Even its most ardent supporters, who must by now be a dwindling band, could hardly accuse Tony Blair's government of being overburdened with great intellects. Geoff Hoon, John Prescott, Alistair Darling, Tessa Jowell - well, I hardly need to go on. What the Cabinet does have, and I don't believe that this is a coincidence, is an abnormally high number of church-goers. I was at university around the same time as some of the leading lights in New Labour and I never dreamt that my generation, which was radical, sceptical and secular, would throw up a government containing so many people with a direct line to the Almighty.

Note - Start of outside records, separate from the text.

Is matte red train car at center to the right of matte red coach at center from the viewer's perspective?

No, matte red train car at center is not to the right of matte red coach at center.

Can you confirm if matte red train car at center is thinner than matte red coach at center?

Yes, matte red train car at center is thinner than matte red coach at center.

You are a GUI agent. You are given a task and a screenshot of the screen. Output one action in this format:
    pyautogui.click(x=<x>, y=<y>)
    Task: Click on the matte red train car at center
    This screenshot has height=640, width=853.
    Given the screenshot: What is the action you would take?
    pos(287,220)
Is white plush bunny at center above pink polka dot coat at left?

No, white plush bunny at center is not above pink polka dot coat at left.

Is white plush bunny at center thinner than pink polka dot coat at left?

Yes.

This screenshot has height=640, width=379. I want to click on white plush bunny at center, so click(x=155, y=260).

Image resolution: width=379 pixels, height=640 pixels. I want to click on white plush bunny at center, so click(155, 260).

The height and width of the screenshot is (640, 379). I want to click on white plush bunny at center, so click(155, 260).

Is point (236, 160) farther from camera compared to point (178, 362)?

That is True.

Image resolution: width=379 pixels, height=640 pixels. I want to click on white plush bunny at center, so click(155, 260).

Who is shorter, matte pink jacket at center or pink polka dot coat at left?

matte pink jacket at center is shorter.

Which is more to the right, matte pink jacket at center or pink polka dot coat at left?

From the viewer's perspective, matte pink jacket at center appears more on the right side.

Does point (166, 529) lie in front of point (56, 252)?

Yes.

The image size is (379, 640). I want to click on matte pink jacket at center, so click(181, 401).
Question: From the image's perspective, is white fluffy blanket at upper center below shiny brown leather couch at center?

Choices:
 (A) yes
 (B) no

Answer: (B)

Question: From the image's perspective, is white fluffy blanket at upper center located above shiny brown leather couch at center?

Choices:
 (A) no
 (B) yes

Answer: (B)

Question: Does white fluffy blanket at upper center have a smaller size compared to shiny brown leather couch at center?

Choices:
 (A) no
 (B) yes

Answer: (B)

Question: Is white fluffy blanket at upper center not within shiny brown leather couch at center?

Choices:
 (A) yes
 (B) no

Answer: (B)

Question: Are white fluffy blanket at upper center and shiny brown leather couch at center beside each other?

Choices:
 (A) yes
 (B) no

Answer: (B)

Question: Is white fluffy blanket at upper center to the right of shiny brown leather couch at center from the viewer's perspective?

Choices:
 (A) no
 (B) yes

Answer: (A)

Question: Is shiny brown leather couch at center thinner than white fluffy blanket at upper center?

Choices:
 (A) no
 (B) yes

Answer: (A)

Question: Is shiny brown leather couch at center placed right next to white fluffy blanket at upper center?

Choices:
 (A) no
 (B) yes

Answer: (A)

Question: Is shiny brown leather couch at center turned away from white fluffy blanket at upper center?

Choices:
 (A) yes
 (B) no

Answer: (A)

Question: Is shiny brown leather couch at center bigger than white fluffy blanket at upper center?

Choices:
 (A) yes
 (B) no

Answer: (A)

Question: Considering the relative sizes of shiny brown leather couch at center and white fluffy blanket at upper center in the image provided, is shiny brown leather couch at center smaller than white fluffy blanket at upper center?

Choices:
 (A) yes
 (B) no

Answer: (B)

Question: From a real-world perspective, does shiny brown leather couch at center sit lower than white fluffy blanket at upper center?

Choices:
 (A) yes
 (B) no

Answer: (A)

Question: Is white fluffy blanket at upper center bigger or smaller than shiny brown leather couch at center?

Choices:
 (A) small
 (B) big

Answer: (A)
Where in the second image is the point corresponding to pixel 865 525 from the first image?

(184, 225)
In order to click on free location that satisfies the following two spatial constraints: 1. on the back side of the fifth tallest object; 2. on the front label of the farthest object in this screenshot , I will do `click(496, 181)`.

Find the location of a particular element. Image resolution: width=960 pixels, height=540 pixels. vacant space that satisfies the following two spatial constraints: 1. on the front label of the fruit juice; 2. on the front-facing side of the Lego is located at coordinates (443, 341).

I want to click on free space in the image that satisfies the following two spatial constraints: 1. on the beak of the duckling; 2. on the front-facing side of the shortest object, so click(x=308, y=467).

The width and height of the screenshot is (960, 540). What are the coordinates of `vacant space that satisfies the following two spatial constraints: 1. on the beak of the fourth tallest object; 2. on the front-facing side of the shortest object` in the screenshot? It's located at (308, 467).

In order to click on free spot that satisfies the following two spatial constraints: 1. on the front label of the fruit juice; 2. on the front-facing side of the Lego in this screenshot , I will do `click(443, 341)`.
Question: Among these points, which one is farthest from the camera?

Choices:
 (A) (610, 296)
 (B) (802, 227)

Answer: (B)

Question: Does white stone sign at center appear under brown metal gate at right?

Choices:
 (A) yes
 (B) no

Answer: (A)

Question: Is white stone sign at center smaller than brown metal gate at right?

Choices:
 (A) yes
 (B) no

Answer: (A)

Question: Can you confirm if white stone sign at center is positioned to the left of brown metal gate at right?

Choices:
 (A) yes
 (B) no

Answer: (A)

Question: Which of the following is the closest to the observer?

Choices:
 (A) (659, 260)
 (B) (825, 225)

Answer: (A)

Robin Cook's resignation last year removed the Cabinet's most original thinker and one of the few senior ministers with a sensible attitude to religion. Cook never struck me as a fully paid-up member of the New Labour cult, which has embarked on any number of disastrous "faith" initiatives since 1997, including support for Creationist schools. This is, I think, one of the chief causes of the mess the Government currently finds itself in over Islam. On Friday morning, Radio 4's Today programme reported that the Home Office is so alarmed by the inflammatory teaching of foreign imams that it is considering placing strict entry requirements on Muslim clerics who come to Britain to preach. New arrivals will be expected to speak English and understand British values - more of these later - while 125 imams who are already resident here are about to begin a course to improve their skills in "faith leadership", whatever they may be.

The Home Secretary, David Blunkett, said that the entry restrictions were being considered because Muslims in this country are at risk of "greater separation from the community as a whole". That's exactly why I oppose another of the Government's initiatives, state-funded Muslim schools, which divide children from each other on the basis of their parents' religion. There are only five of these to date but Baroness Uddin launched a report last week from Muslim academics and educationalists which talked about institutional racism and called for existing Muslim schools to be fast-tracked into the state system.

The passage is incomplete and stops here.